Correlation of cross-reactive magnitude and functionality: TAK-003-vaccinated versus dengue virus (DENV)-infected sera. Postvaccination (day 120) serum from 4 DENV-naive recipients of TAK-003 were pooled (Nv-TAK-003 pool). DENV (+) serum or Nv-TAK-003 pool serum (neat and 2-fold serially diluted sera) were evaluated by (A) DENV-1, (B) -2, (C) -3, and (D) -4 NS1 TEER and enzyme-linked immunosorbent assays, and reduction in relative TEER was correlated with NS1 IgG concentration against each DENV serotype. A dose-dependent correlation was observed between serum-driven protection in TEER and corresponding NS1 IgG concentration across all 4 serotypes, in both DENV-naive TAK-003 recipients and DENV-infected serum pools. The dotted line represents the reduction of TEER by neat DENV-positive (+) control serum. r values are indicated for each serum type, across each serotype. Abbreviations: Ab, antibody; TEER, transendothelial electrical resistance.

Figure 6.

Sera from TAK-003-vaccinated patients prevents dengue virus (DENV)-2 NS1-induced sialic acid and heparan sulfate degradation on human pulmonary microvascular endothelial cells (HPMEC). The effect of DENV-naive (1023014) or preimmune (1052010) sera on DENV-2 NS1-induced disruption of sialic acid (Sia) and heparan sulfate (HS).

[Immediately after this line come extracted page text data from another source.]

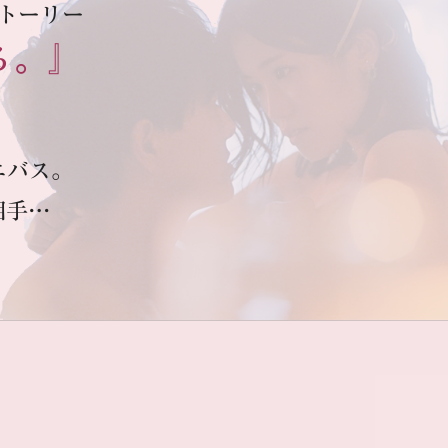
トーリー
る。』
ニバス。
相手…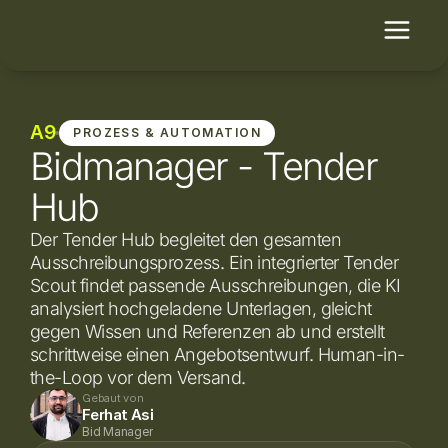
A9
PROZESS & AUTOMATION
Bidmanager - Tender
Hub
Der Tender Hub begleitet den gesamten 
Ausschreibungsprozess. Ein integrierter Tender 
Scout findet passende Ausschreibungen, die KI 
analysiert hochgeladene Unterlagen, gleicht 
gegen Wissen und Referenzen ab und erstellt 
schrittweise einen Angebotsentwurf. Human-in-
the-Loop vor dem Versand.
Gebaut von
Ferhat Asi
Bid Manager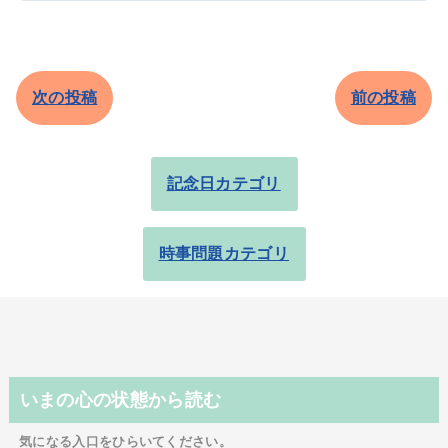
次の投稿
前の投稿
記念日カテゴリ
時事問題カテゴリ
いまの心の状態から読む
気になる入口をひらいてください。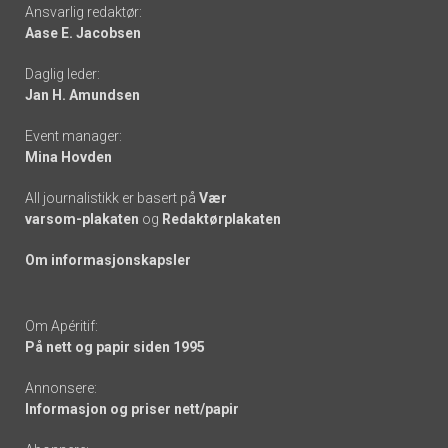
Footer
Ansvarlig redaktør:
Aase E. Jacobsen
-
Daglig leder:
links
Jan H. Amundsen
Event manager:
Mina Hovden
All journalistikk er basert på
Vær
varsom-plakaten
og
Redaktørplakaten
Om informasjonskapsler
Om Apéritif:
På nett og papir siden 1995
Annonsere:
Informasjon og priser nett/papir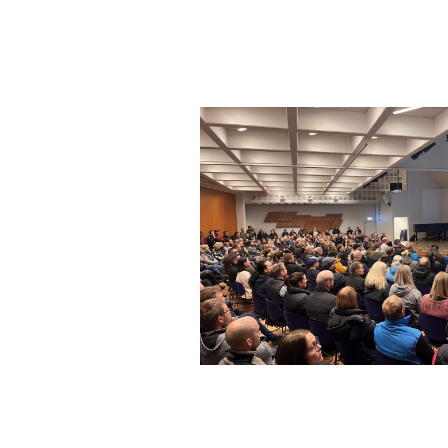
minjanefndar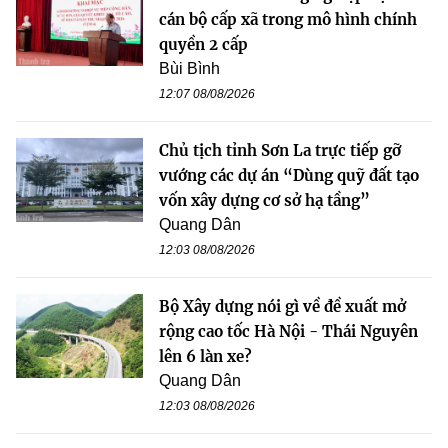
cán bộ cấp xã trong mô hình chính
quyền 2 cấp
Bùi Bình
12:07 08/08/2026
Chủ tịch tỉnh Sơn La trực tiếp gỡ
vướng các dự án “Dùng quỹ đất tạo
vốn xây dựng cơ sở hạ tầng”
Quang Dân
12:03 08/08/2026
Bộ Xây dựng nói gì về đề xuất mở
rộng cao tốc Hà Nội - Thái Nguyên
lên 6 làn xe?
Quang Dân
12:03 08/08/2026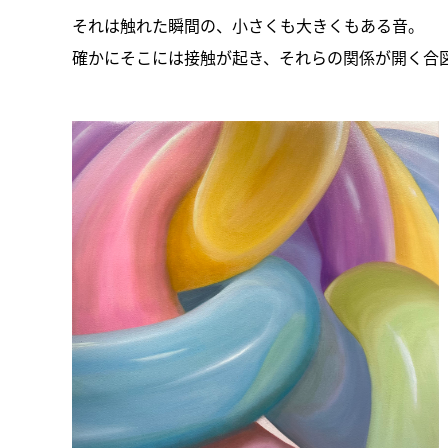
それは触れた瞬間の、小さくも大きくもある音。
確かにそこには接触が起き、それらの関係が開く合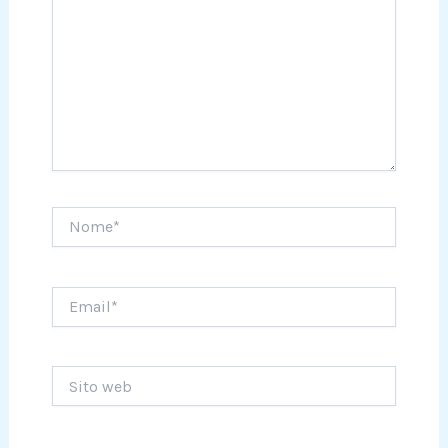
Nome*
Email*
Sito
web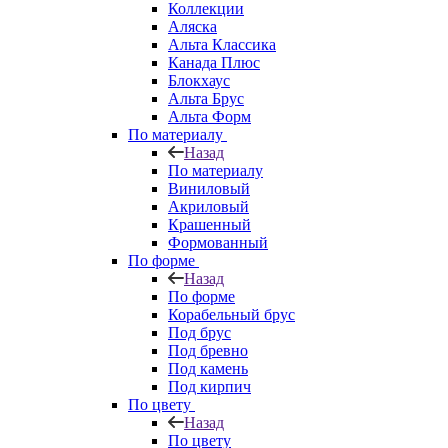
Коллекции
Аляска
Альта Классика
Канада Плюс
Блокхаус
Альта Брус
Альта Форм
По материалу
Назад
По материалу
Виниловый
Акриловый
Крашенный
Формованный
По форме
Назад
По форме
Корабельный брус
Под брус
Под бревно
Под камень
Под кирпич
По цвету
Назад
По цвету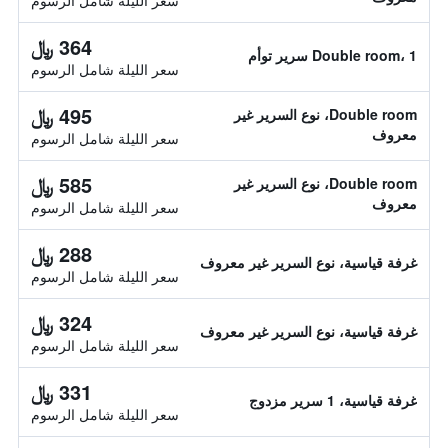
سعر الليلة شامل الرسوم
364 ﷼
Double room، 1 سرير توأم
سعر الليلة شامل الرسوم
495 ﷼
Double room، نوع السرير غير
معروف
سعر الليلة شامل الرسوم
585 ﷼
Double room، نوع السرير غير
معروف
سعر الليلة شامل الرسوم
288 ﷼
غرفة قياسية، نوع السرير غير معروف
سعر الليلة شامل الرسوم
324 ﷼
غرفة قياسية، نوع السرير غير معروف
سعر الليلة شامل الرسوم
331 ﷼
غرفة قياسية، 1 سرير مزدوج
سعر الليلة شامل الرسوم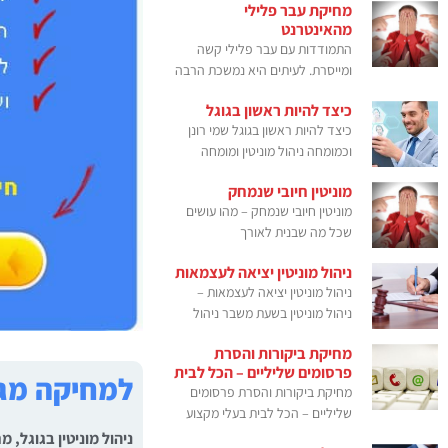
מחיקת עבר פלילי
מהאינטרנט
התמודדות עם עבר פלילי קשה
ומייסרת. לעיתים היא נמשכת הרבה
כיצד להיות ראשון בגוגל
כיצד להיות ראשון בגוגל שמי רונן
וכמומחה ניהול מוניטין ומומחה
מוניטין חיובי שנמחק
מוניטין חיובי שנמחק – מהו עושים
שכל מה שבנית לאורך
ניהול מוניטין יציאה לעצמאות
ניהול מוניטין יציאה לעצמאות –
ניהול מוניטין בשעת משבר ניהול
מחיקת ביקורות והסרת
פרסומים שליליים – הכל לבית
למחיקה מגו
מחיקת ביקורות והסרת פרסומים
שליליים – הכל לבית בעלי מקצוע
ניהול מוניטין בגוגל,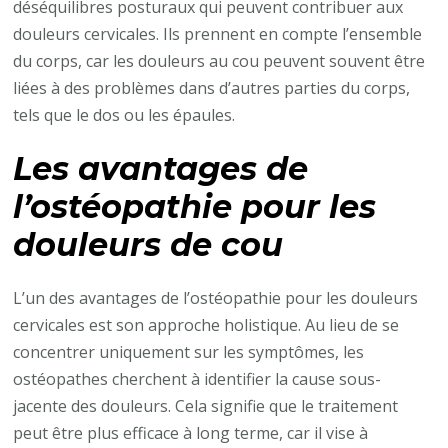
déséquilibres posturaux qui peuvent contribuer aux
douleurs cervicales. Ils prennent en compte l’ensemble
du corps, car les douleurs au cou peuvent souvent être
liées à des problèmes dans d’autres parties du corps,
tels que le dos ou les épaules.
Les avantages de
l’ostéopathie pour les
douleurs de cou
L’un des avantages de l’ostéopathie pour les douleurs
cervicales est son approche holistique. Au lieu de se
concentrer uniquement sur les symptômes, les
ostéopathes cherchent à identifier la cause sous-
jacente des douleurs. Cela signifie que le traitement
peut être plus efficace à long terme, car il vise à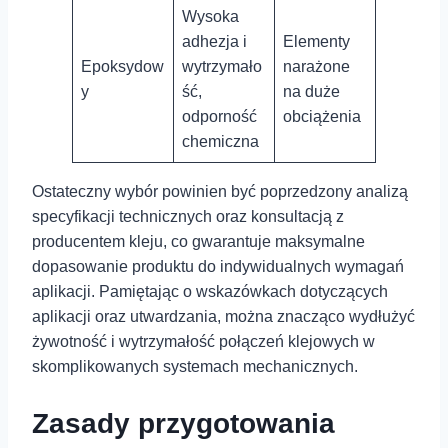
Wysoka
adhezja i
Elementy
Epoksydow
wytrzymało
narażone
y
ść,
na duże
odporność
obciążenia
chemiczna
Ostateczny wybór powinien być poprzedzony analizą
specyfikacji technicznych oraz konsultacją z
producentem kleju, co gwarantuje maksymalne
dopasowanie ⁤produktu do indywidualnych wymagań
aplikacji. Pamiętając o wskazówkach dotyczących
aplikacji oraz⁤ utwardzania, można znacząco wydłużyć
żywotność i wytrzymałość połączeń klejowych w
‍skomplikowanych systemach mechanicznych.
Zasady przygotowania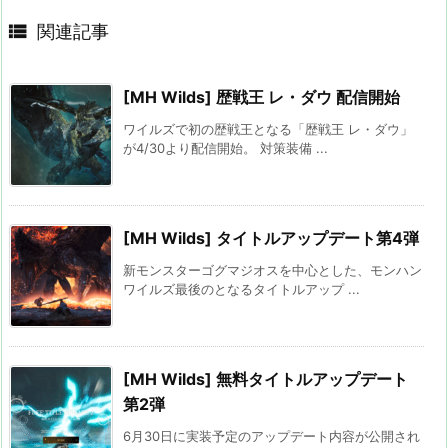

関連記事
[MH Wilds] 歴戦王 レ・ダウ 配信開始
ワイルズで初の歴戦王となる「歴戦王 レ・ダウ」
が4/30より配信開始。 対策装備 ...
[MH Wilds] タイトルアップデート第4弾
新モンスターゴグマジオスを中心とした、モンハン
ワイルズ最後のとなるタイトルアップ ...
[MH Wilds] 無料タイトルアップデート
第2弾
6月30日に実装予定のアップデート内容が公開され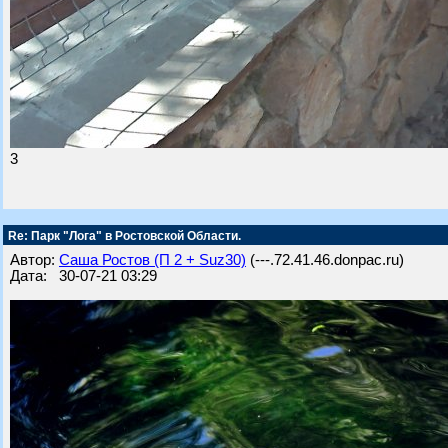
3
Re: Парк "Лога" в Ростовской Области.
Автор:
Саша Ростов (П 2 + Suz30)
(---.72.41.46.donpac.ru)
Дата: 30-07-21 03:29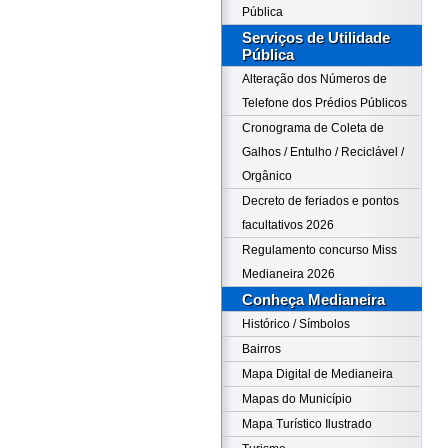
Pública
Serviços de Utilidade
Pública
Alteração dos Números de
Telefone dos Prédios Públicos
Cronograma de Coleta de
Galhos / Entulho / Reciclável /
Orgânico
Decreto de feriados e pontos
facultativos 2026
Regulamento concurso Miss
Medianeira 2026
Conheça Medianeira
Histórico / Símbolos
Bairros
Mapa Digital de Medianeira
Mapas do Município
Mapa Turístico Ilustrado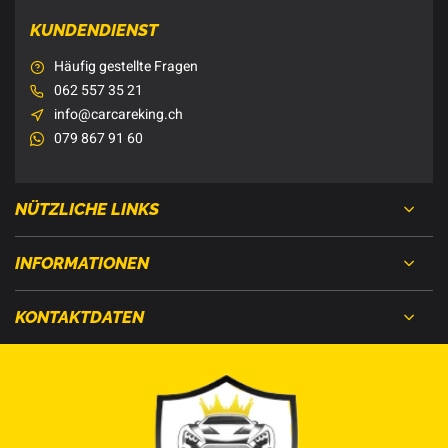
KUNDENDIENST
Häufig gestellte Fragen
062 557 35 21
info@carcareking.ch
079 867 91 60
NÜTZLICHE LINKS
INFORMATIONEN
KONTAKTDATEN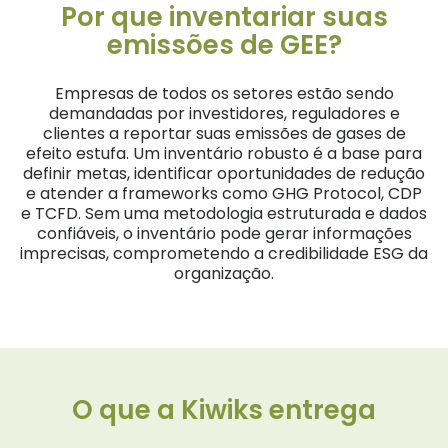
Por que inventariar suas
emissões de GEE?
Empresas de todos os setores estão sendo
demandadas por investidores, reguladores e
clientes a reportar suas emissões de gases de
efeito estufa. Um inventário robusto é a base para
definir metas, identificar oportunidades de redução
e atender a frameworks como GHG Protocol, CDP
e TCFD. Sem uma metodologia estruturada e dados
confiáveis, o inventário pode gerar informações
imprecisas, comprometendo a credibilidade ESG da
organização.
O que a Kiwiks entrega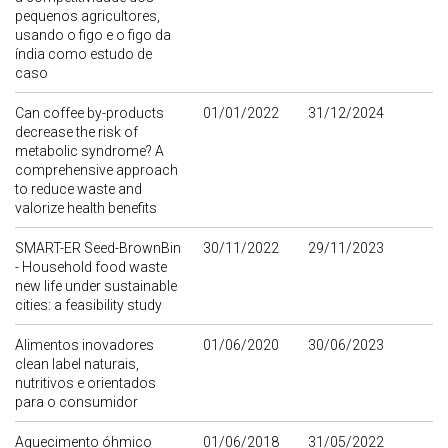
pequenos agricultores,
usando o figo e o figo da
índia como estudo de
caso
Can coffee by-products
01/01/2022
31/12/2024
decrease the risk of
metabolic syndrome? A
comprehensive approach
to reduce waste and
valorize health benefits
SMART-ER Seed-BrownBin
30/11/2022
29/11/2023
- Household food waste
new life under sustainable
cities: a feasibility study
Alimentos inovadores
01/06/2020
30/06/2023
clean label naturais,
nutritivos e orientados
para o consumidor
Aquecimento óhmico
01/06/2018
31/05/2022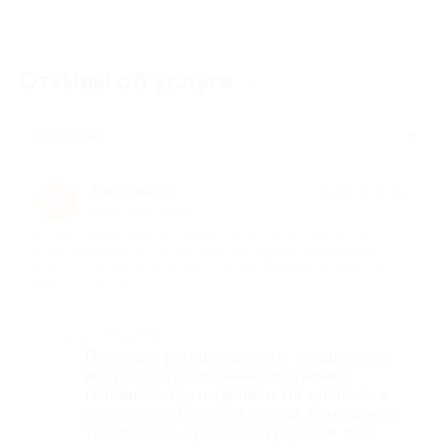
Отзывы об услуге
7
Полезные
Наталья П.
★
★
★
★
★
Н
9 месяцев назад
про Проживание в течение 4 дней/3 ночей в 2-местном
номере категории стандарт (1 этаж) для двоих в период с
01.10.2025 по 30.12.2025 в гостинице «Феерия» (7350 руб.
вместо 10 500 руб.)
Достоинства
Приехали раньше времени, предложили
искупаться в бассейне пока номер
готовится, так и сделали. На купались и
заселились. Бассейн тёплый, помещение
тёплое, есть душевая с туалетом, фен,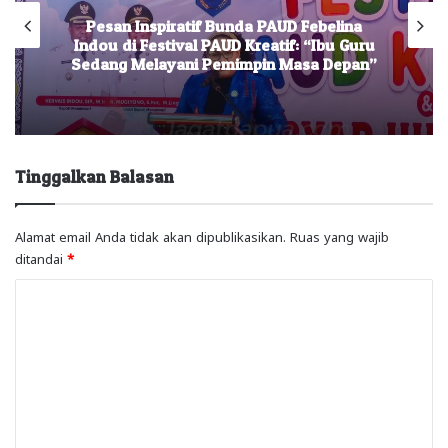
Pesan Inspiratif Bunda PAUD Febelina
Indou di Festival PAUD Kreatif: “Ibu Guru
Sedang Melayani Pemimpin Masa Depan”
Tinggalkan Balasan
Alamat email Anda tidak akan dipublikasikan.
Ruas yang wajib
ditandai
*
K
o
m
e
n
t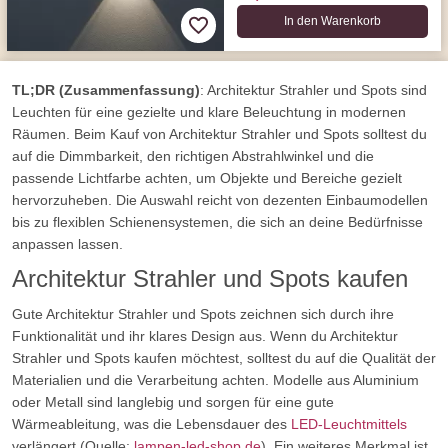
In den Warenkorb
TL;DR (Zusammenfassung)
: Architektur Strahler und Spots sind
Leuchten für eine gezielte und klare Beleuchtung in modernen
Räumen. Beim Kauf von Architektur Strahler und Spots solltest du
auf die Dimmbarkeit, den richtigen Abstrahlwinkel und die
passende Lichtfarbe achten, um Objekte und Bereiche gezielt
hervorzuheben. Die Auswahl reicht von dezenten Einbaumodellen
bis zu flexiblen Schienensystemen, die sich an deine Bedürfnisse
anpassen lassen.
Architektur Strahler und Spots kaufen
Gute Architektur Strahler und Spots zeichnen sich durch ihre
Funktionalität und ihr klares Design aus. Wenn du Architektur
Strahler und Spots kaufen möchtest, solltest du auf die Qualität der
Materialien und die Verarbeitung achten. Modelle aus Aluminium
oder Metall sind langlebig und sorgen für eine gute
Wärmeableitung, was die Lebensdauer des
LED-Leuchtmittels
verlängert (Quelle:
lampen-led-shop.de
). Ein weiteres Merkmal ist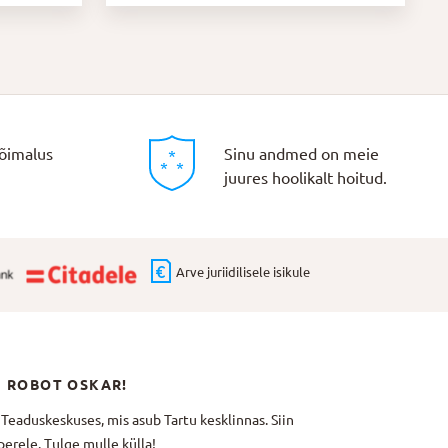
oli:
on:
13,80 €.
11,04 €.
õimalus
Sinu andmed on meie
juures hoolikalt hoitud.
Arve juriidilisele isikule
N ROBOT OSKAR!
aduskeskuses, mis asub Tartu kesklinnas. Siin
erele. Tulge mulle külla!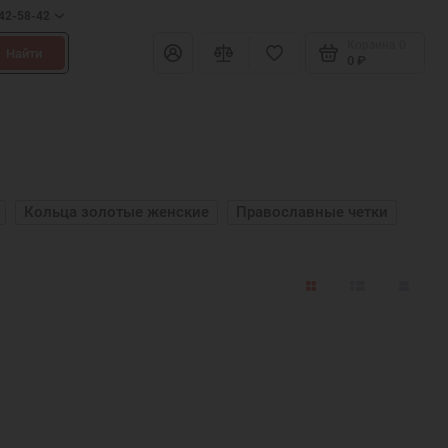
642-58-42
Корзина
0
Найти
0 ₽
Кольца золотые женские
Православные четки
 женские
Подвеска Ангел
Золотые цепи мужские
Золотые кольца Спаси и Сохрани
енные из серебра
Браслеты 90 Псалом
двески иконки
Серебряные подвески
женские
Браслеты Спаси и Сохрани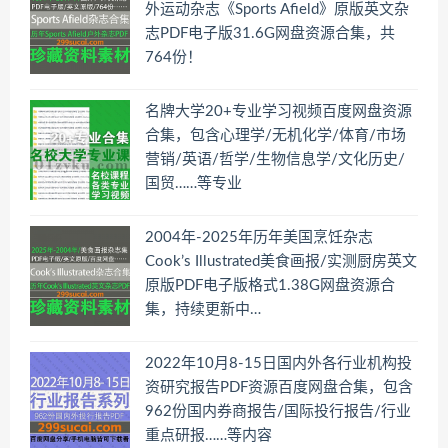
外运动杂志《Sports Afield》原版英文杂
志PDF电子版31.6G网盘资源合集，共
764份！
名牌大学20+专业学习视频百度网盘资源
合集，包含心理学/无机化学/体育/市场
营销/英语/哲学/生物信息学/文化历史/
国贸……等专业
2004年-2025年历年美国烹饪杂志
Cook’s Illustrated美食画报/实测厨房英文
原版PDF电子版格式1.38G网盘资源合
集，持续更新中…
2022年10月8-15日国内外各行业机构投
资研究报告PDF资源百度网盘合集，包含
962份国内券商报告/国际投行报告/行业
重点研报……等内容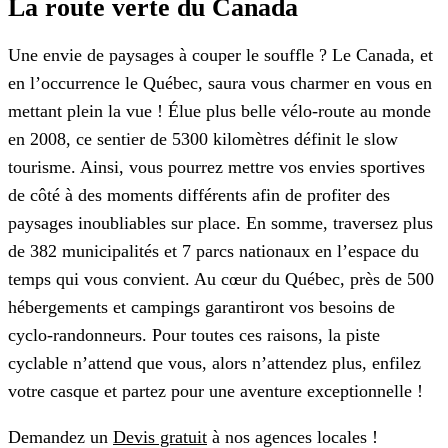
La route verte du Canada
Une envie de paysages à couper le souffle ? Le Canada, et
en l’occurrence le Québec, saura vous charmer en vous en
mettant plein la vue ! Élue plus belle vélo-route au monde
en 2008, ce sentier de 5300 kilomètres définit le slow
tourisme. Ainsi, vous pourrez mettre vos envies sportives
de côté à des moments différents afin de profiter des
paysages inoubliables sur place. En somme, traversez plus
de 382 municipalités et 7 parcs nationaux en l’espace du
temps qui vous convient. Au cœur du Québec, près de 500
hébergements et campings garantiront vos besoins de
cyclo-randonneurs. Pour toutes ces raisons, la piste
cyclable n’attend que vous, alors n’attendez plus, enfilez
votre casque et partez pour une aventure exceptionnelle !
Demandez un
Devis gratuit
à nos agences locales !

A, The integrity of the endothelial glycocalyx-like layer on HPMEC was assessed by the surface expression of sialic acid (red, top row) and heparan sulfate surface expression (green, bottom row) at 6 hours posttreatment with serum (as indicated) + DENV-2 NS1 (5 µg/mL) at 37°C, as visualized via confocal microscopy. Nuclei were stained with Hoechst (blue). Images are representative of 1 independent experiment performed in duplicate (×20; scale bar, 50 μm). B and C, Quantification of mean fluorescence intensity (MFI) of (B) sialic acid and (C) heparan sulfate expression from (A) and Supplementary Figure 5 from 1 independent experiment. Values normalized to MFI from the NS1 + positive control serum group (represented by dotted line at 100%) and expressed as percentage of control. Error bars indicate SEM.